[Structured diff data]
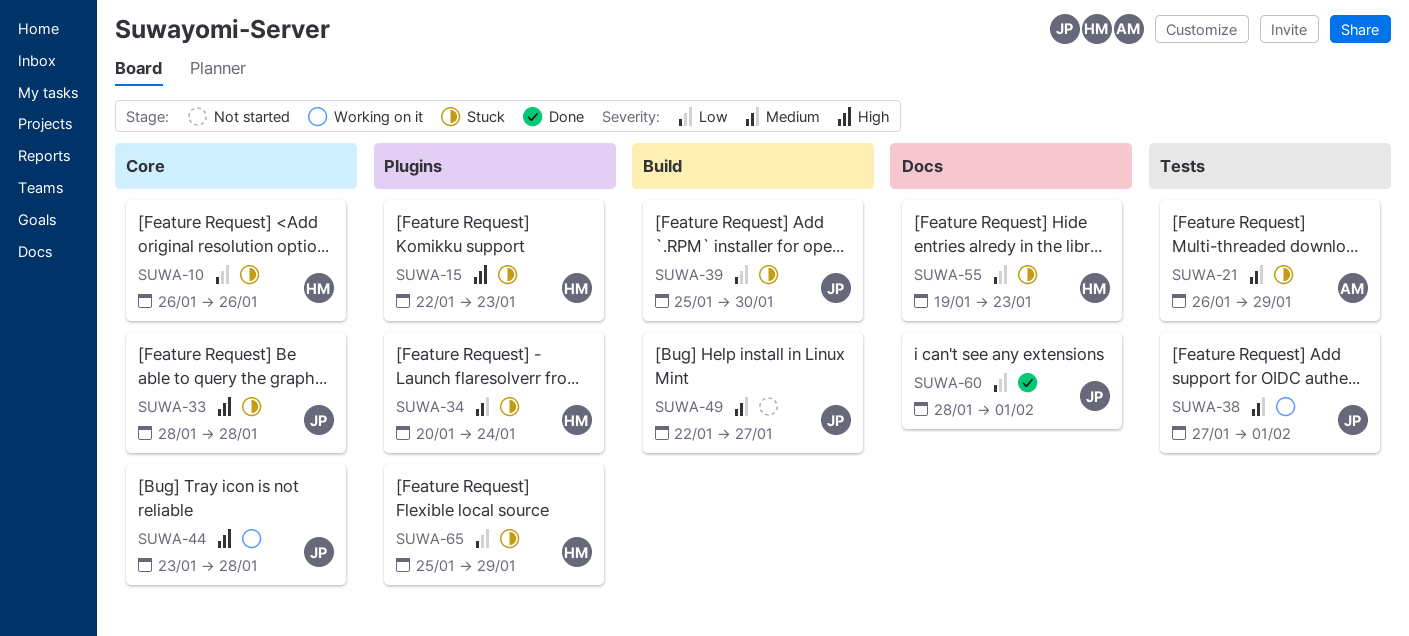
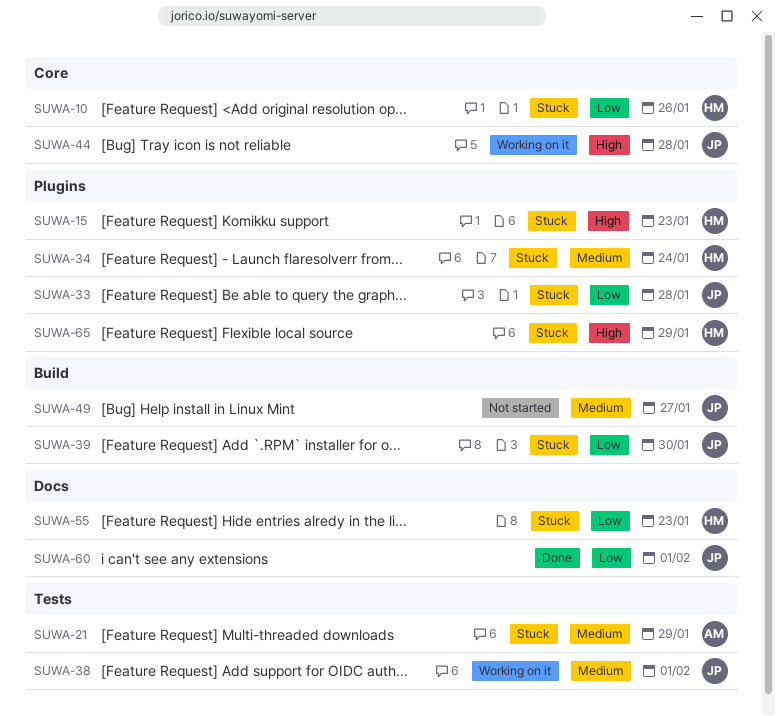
SUWA-33, priority: High -> Low
SUWA-33, label: Core -> Plugins
SUWA-65, priority: Low -> High

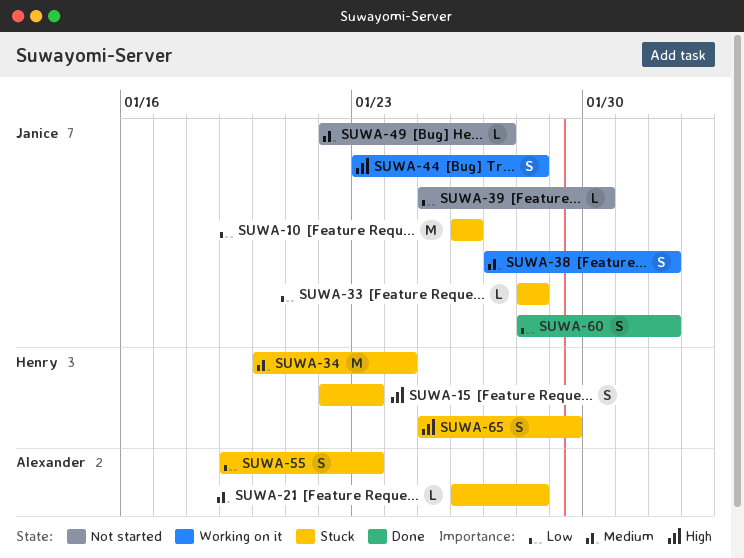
SUWA-10, owner: Henry -> Janice
SUWA-21, due: Jan 29 -> Jan 28
SUWA-39, status: Stuck -> Not started
SUWA-55, owner: Henry -> Alexander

Assigned task ▸
Nothing in the entries above should change when they are printed again, except that the pictures are dropped.

Exercise result ▸
SUWA-33, priority: High -> Low
SUWA-33, label: Core -> Plugins
SUWA-65, priority: Low -> High

SUWA-10, owner: Henry -> Janice
SUWA-21, due: Jan 29 -> Jan 28
SUWA-39, status: Stuck -> Not started
SUWA-55, owner: Henry -> Alexander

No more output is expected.